Carta pastoral de Mons. Eusebio Hernández: Cuenta lo que has visto y oído – Domund 2021

El próximo domingo, celebramos la Jornada del DOMUND, nuestra cita misionera que, cada año en octubre, nos llama a que todos seamos misioneros.

Como es habitual, cada año, el papa Francisco nos hace llegar su mensaje para la jornada mundial de las misiones: «No podemos dejar de hablar de lo que hemos visto y oído» (Hch 4,20)

Comienza el Papa con estas sugerentes palabras: «Cuando experimentamos la fuerza del amor de Dios, cuando reconocemos su presencia de Padre en nuestra vida personal y comunitaria, no podemos dejar de anunciar y compartir lo que hemos visto y oído. La relación de Jesús con sus discípulos, su humanidad que se nos revela en el misterio de la encarnación, en su Evangelio y en su Pascua nos hacen ver hasta qué punto Dios ama nuestra humanidad y hace suyos nuestros gozos y sufrimientos, nuestros deseos y nuestras angustias (cf. Conc. Ecum. Vat. II, Const. past. Gaudium et spes, 22). Todo en Cristo nos recuerda que el mundo en el que vivimos y su necesidad de redención no le es ajena y nos convoca también a sentirnos parte activa de esta misión: “Salgan al cruce de los caminos e inviten a todos los que encuentren” (Mt 22,9). Nadie es ajeno, nadie puede sentirse extraño o lejano a este amor de compasión».

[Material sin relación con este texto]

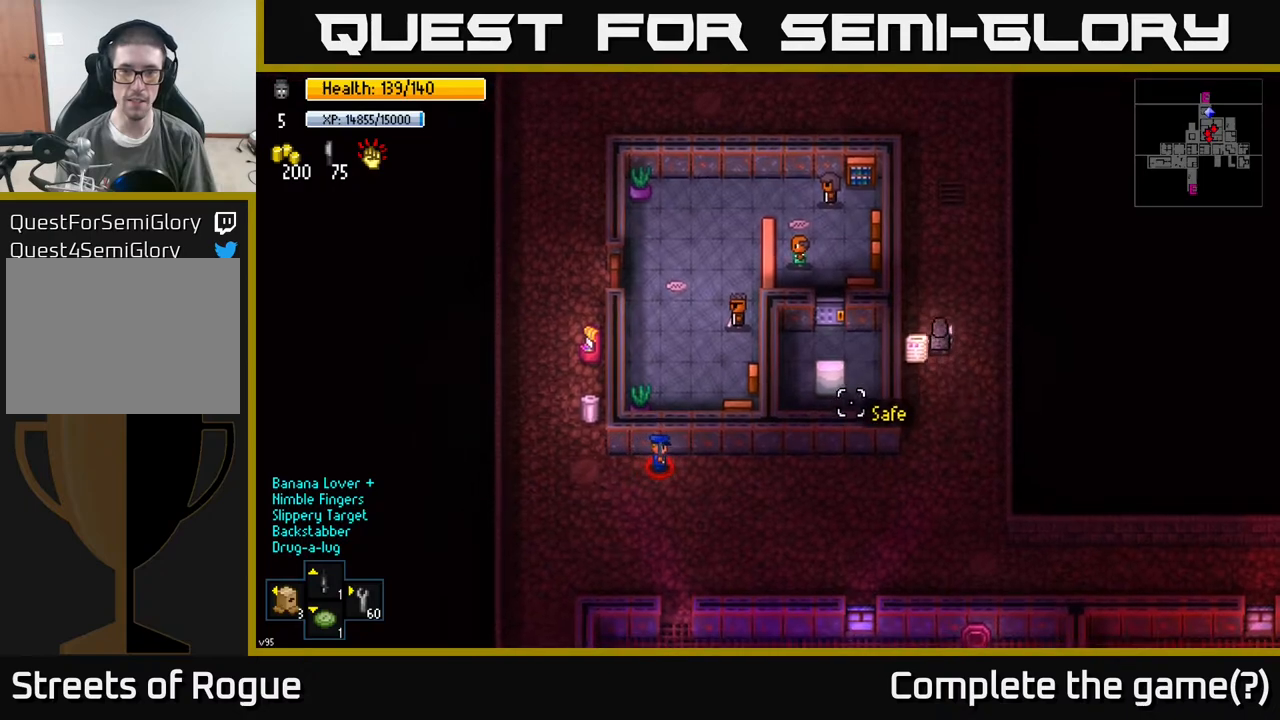
{"buttons": [], "left_stick": "up", "right_stick": "down-left", "events": []}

Como nos dice Francisco, un elemento fundamental de la vida de cada cristiano es sentirse testigo; dar testimonio de nuestra fe, de lo que somos: Hijos de Dios. Esto, lo podemos hacer en nuestro ambiente y en nuestra vida de cada día, pero hoy, se nos invita a abrir ese horizonte, a proyectarnos hacia el mundo entero, hasta los confines de la tierra.

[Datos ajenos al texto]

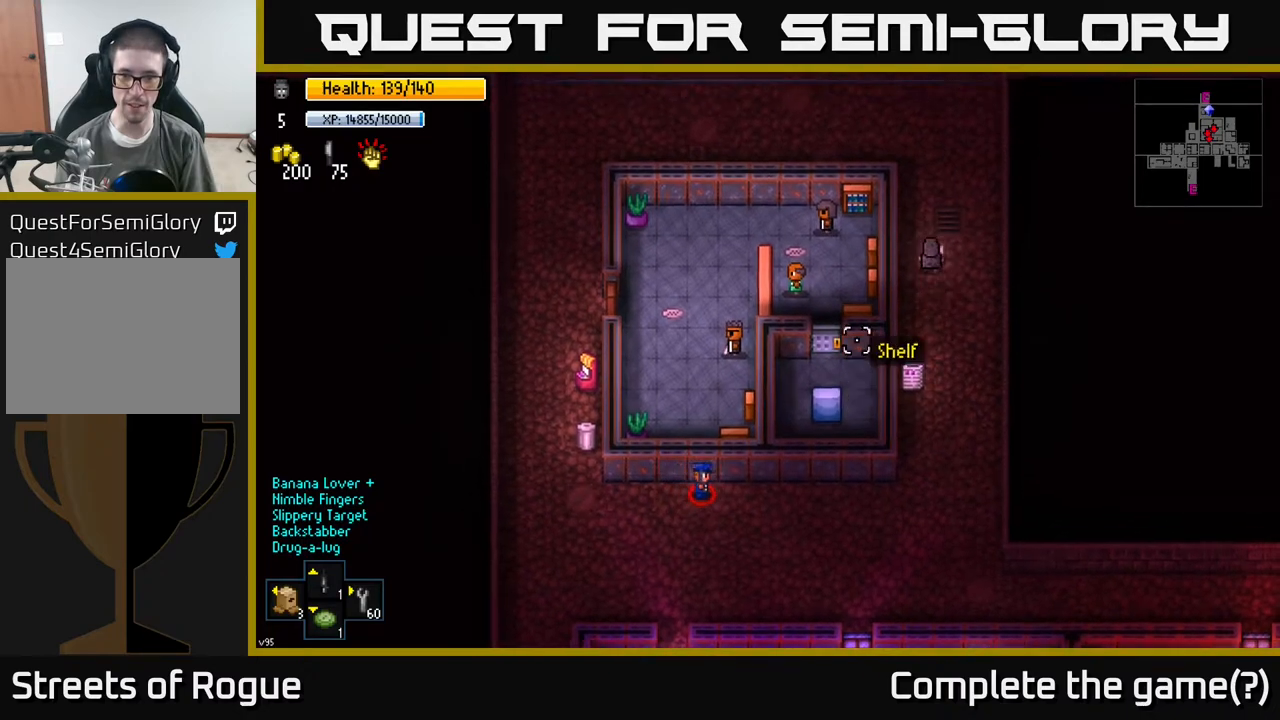
{"buttons": [], "left_stick": "left", "right_stick": "down-left", "events": [[150, "left_stick", "up-left"], [450, "left_stick", "left"]]}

Contemplamos hoy el testimonio de los misioneros y misioneras, y ese testimonio, como nos dice el Papa: «…nos anima a ser valientes y a pedir con insistencia “al dueño que envíe trabajadores para su cosecha” (Lc 10,2), porque somos conscientes de que la vocación a la misión no es algo del pasado o un recuerdo romántico de otros tiempos. Hoy, Jesús necesita corazones que sean capaces de vivir su vocación como una verdadera historia de amor, que les haga salir a las periferias del mundo y convertirse en mensajeros e instrumentos de compasión».

En este día agradecemos al Señor el don que nos hace con cada uno de los misioneros y misioneras que regala a su Iglesia. Nosotros los hacemos especialmente por aquellos que desde los distintos lugares de la diócesis supieron oír la llamada de Dios y salieron al encuentro de otros hermanos en otros lugares del mundo.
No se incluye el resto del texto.